→ Try it:
According to the text on the Google Cloud Storage operator, which placeholder in the URL enables hive-style partitioning?

→ Text excerpt:
☆ ☆ ☆ ☆ ☆
The `to_google_cloud_storage` operator writes events to Google Cloud Storage, automatically opening new objects when a rotation condition triggers. It supports hive-style partitioning through a `**` placeholder in the URL and per-partition unique object names through a `{uuid}` placeholder.

By default, authentication is handled by Google’s Application Default Credentials (ADC) chain, which may read from multiple sources:

* `GOOGLE_APPLICATION_CREDENTIALS` environment variable pointing to a service account key file
* User credentials from `gcloud auth application-default login`
* Service account attached to the compute instance (Compute Engine, GKE)
* Google Cloud SDK credentials

### `url: string`

URL identifying the Google Cloud Storage location where data should be written.

The syntax is `gs://<bucket-name>/<full-path-to-object>(?<options>)`. The `<options>` are query parameters. Per the [Arrow documentation](https://arrow.apache.org/docs/r/articles/fs.html#connecting-directly-with-a-uri), the following options exist:

> For GCS, the supported parameters are `scheme`, `endpoint_override`, and `retry_limit_seconds`.
☆ ☆ ☆ ☆ ☆
[Structured pose outputs]
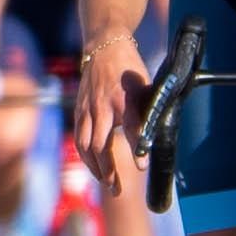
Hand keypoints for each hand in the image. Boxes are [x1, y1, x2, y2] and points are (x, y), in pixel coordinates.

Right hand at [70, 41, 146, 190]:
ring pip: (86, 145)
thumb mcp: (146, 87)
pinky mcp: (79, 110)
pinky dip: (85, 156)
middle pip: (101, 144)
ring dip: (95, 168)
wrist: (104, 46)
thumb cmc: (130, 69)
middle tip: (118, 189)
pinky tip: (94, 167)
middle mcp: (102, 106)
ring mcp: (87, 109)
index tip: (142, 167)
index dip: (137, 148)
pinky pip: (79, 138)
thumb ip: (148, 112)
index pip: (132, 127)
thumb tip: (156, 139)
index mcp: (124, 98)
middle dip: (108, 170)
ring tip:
☆ ☆ ☆ ☆ ☆
→ Exercise solution:
The `**` placeholder.